Let me tell you, one of THE MOST frustrating things I have encountered over the last couple of years has been the university website. I have ranted and raved and wept and gnashed my teeth and finally succumbed in mute despair to its refusal to be helpful in any way, ever. And don't get me started on the "why don't you just call them and talk to a real person" question. Universities don't have phones, only automated phone systems. And universities don't have real people, either. I strongly suspect the whole bureaucratic end of the institution is staffed by the Burns Harbor Zombies. (Not the profs though. I like the profs I have had so far.)
If it wasn't for a Very Smart Good Samaritan who happened along as I lay on the side of the academic road, bruised and beaten, I truly don't know if I would be finishing up my second course tonight.
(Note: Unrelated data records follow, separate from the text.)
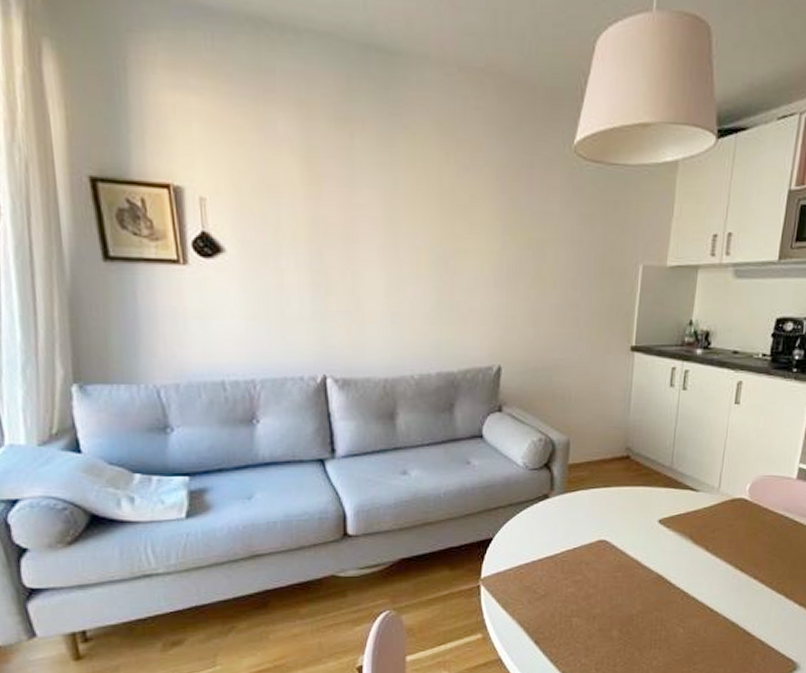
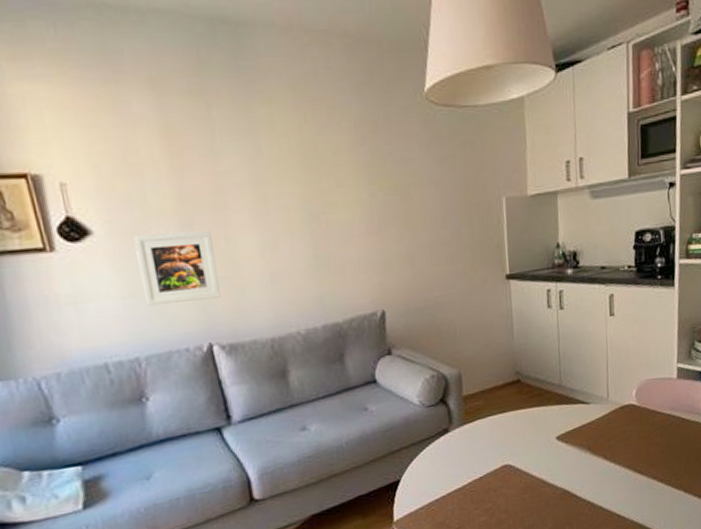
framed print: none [264,257,340,332] -> present [134,230,221,307]

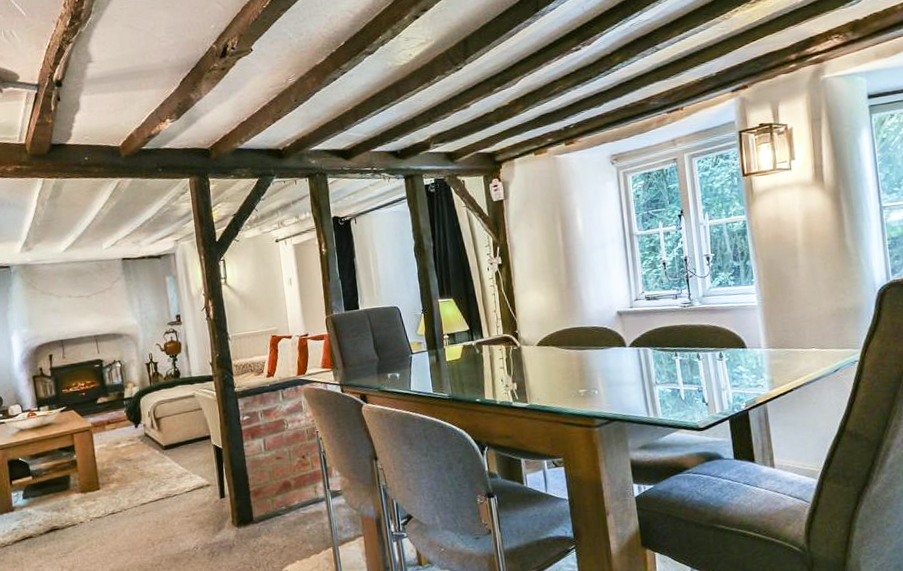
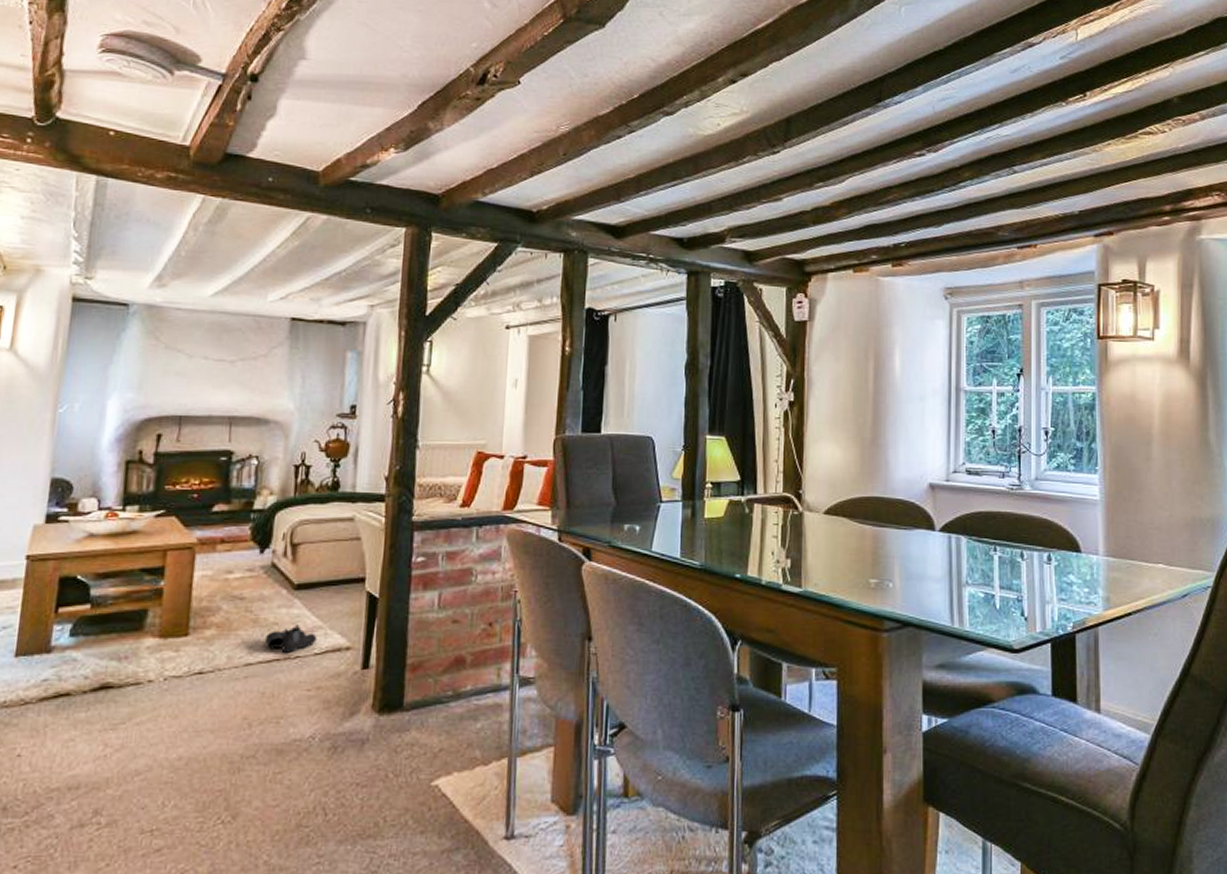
boots: none [150,473,186,493] -> present [264,624,317,653]

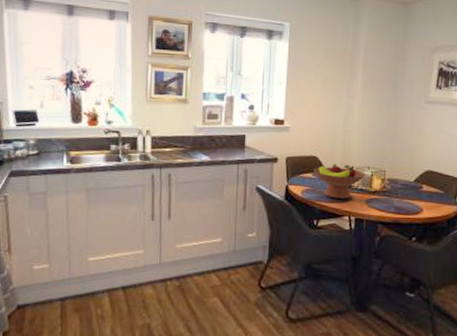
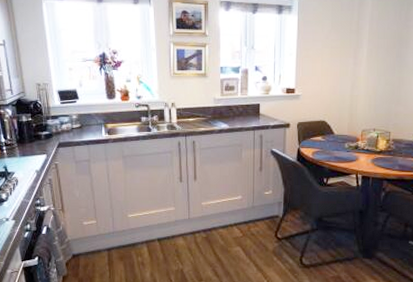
fruit bowl: present [314,163,366,199] -> none [323,127,372,159]

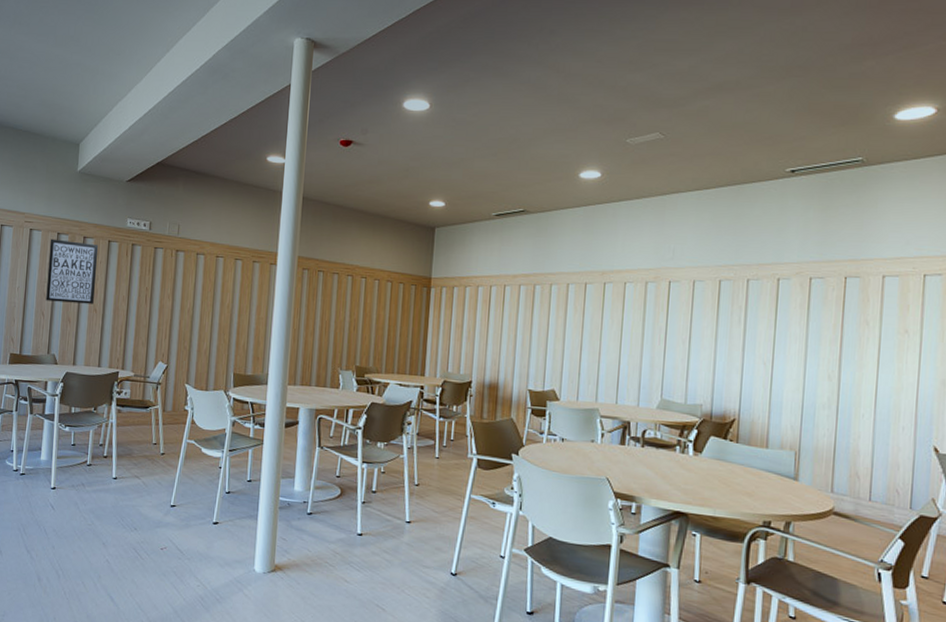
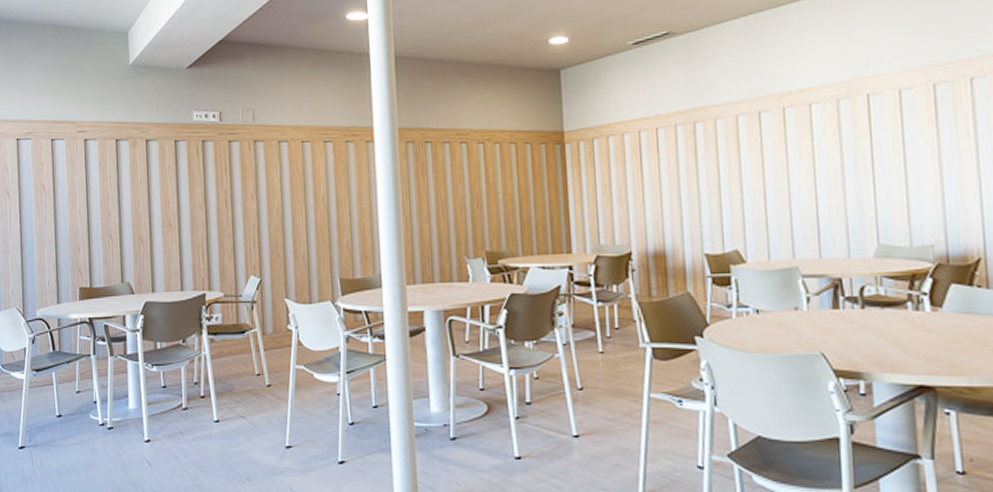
wall art: present [46,238,99,304] -> none [108,146,167,221]

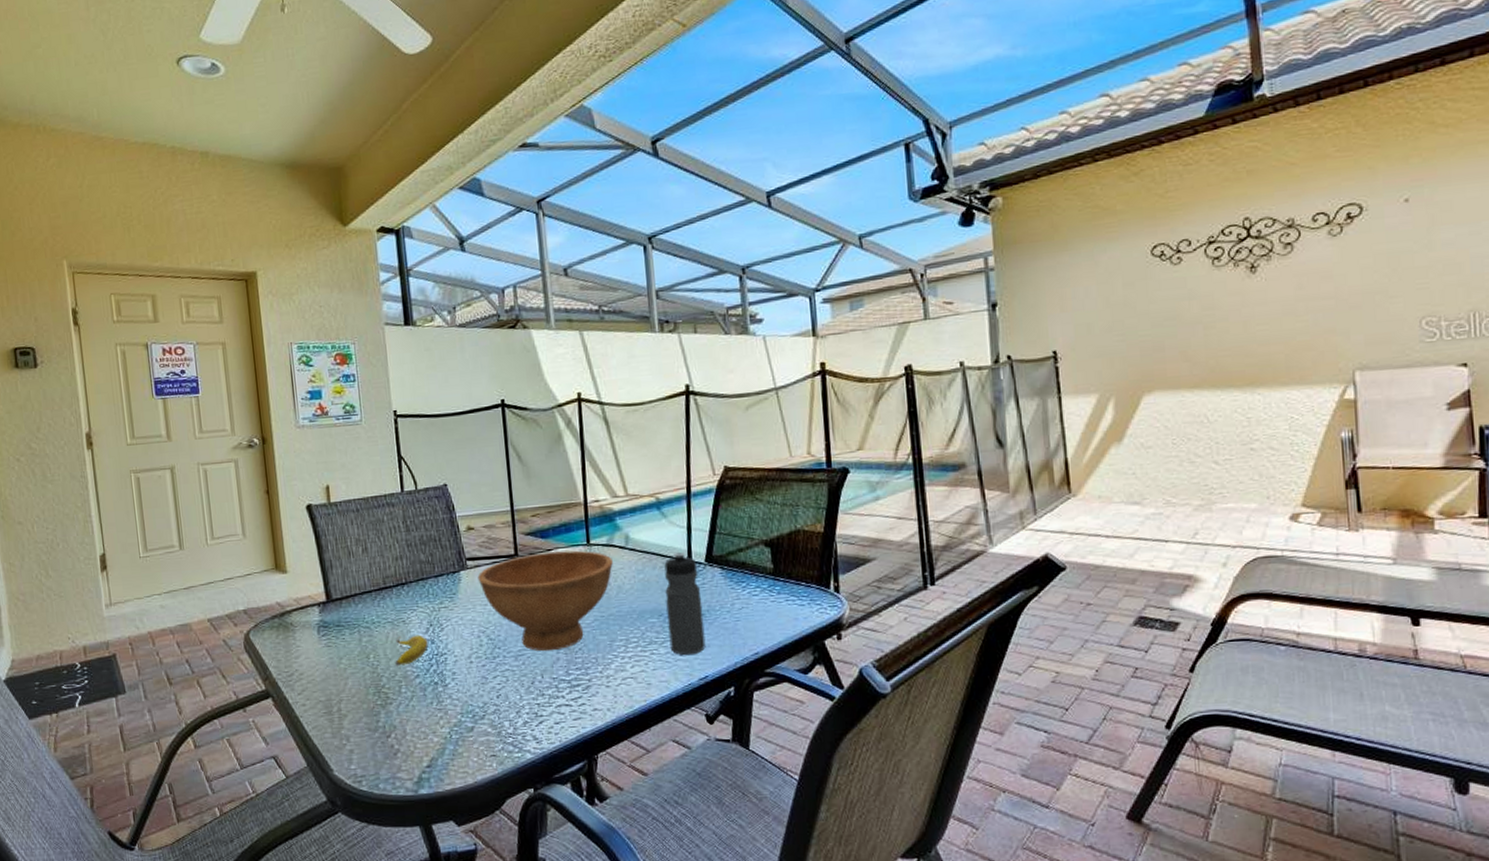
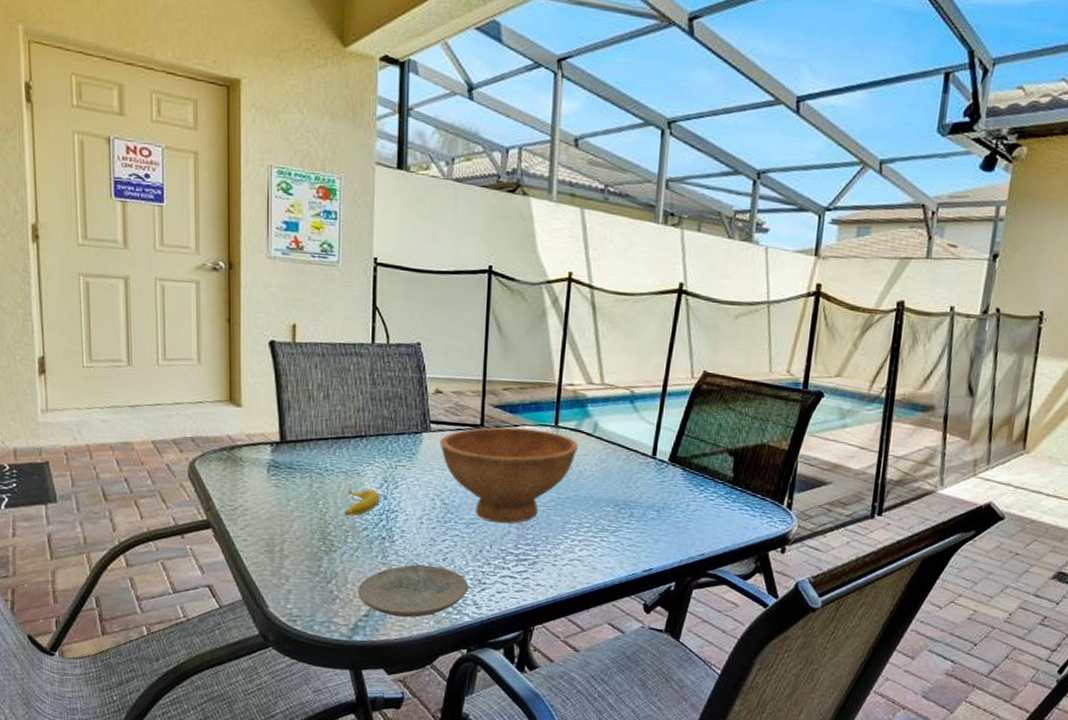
plate: none [417,704,526,764] -> present [358,564,468,618]
water bottle: present [664,552,706,656] -> none [620,448,660,548]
Hooray for Very Smart Good Samaritans!
This particular VSGS also has a sense of humour, and sent me this cartoon today, which apparently is resonating with poor suckers like me all over the place. Notice the only point of overlap is the full name of the school.
You can read a very serious article about this cartoon here. It explains the cartoon, because zombies don't get humour like this. And then what's really fun is this quote: "Greenfield also said prioritizing user needs based on research is not currently conventional wisdom."
That's right. Prioritizing based on ... wait for it ... RESEARCH ... is not conventional wisdom in a ... wait for it ... wait for it ... UNIVERSITY.
THAT is the sweet sound of vindication, if only in my mind.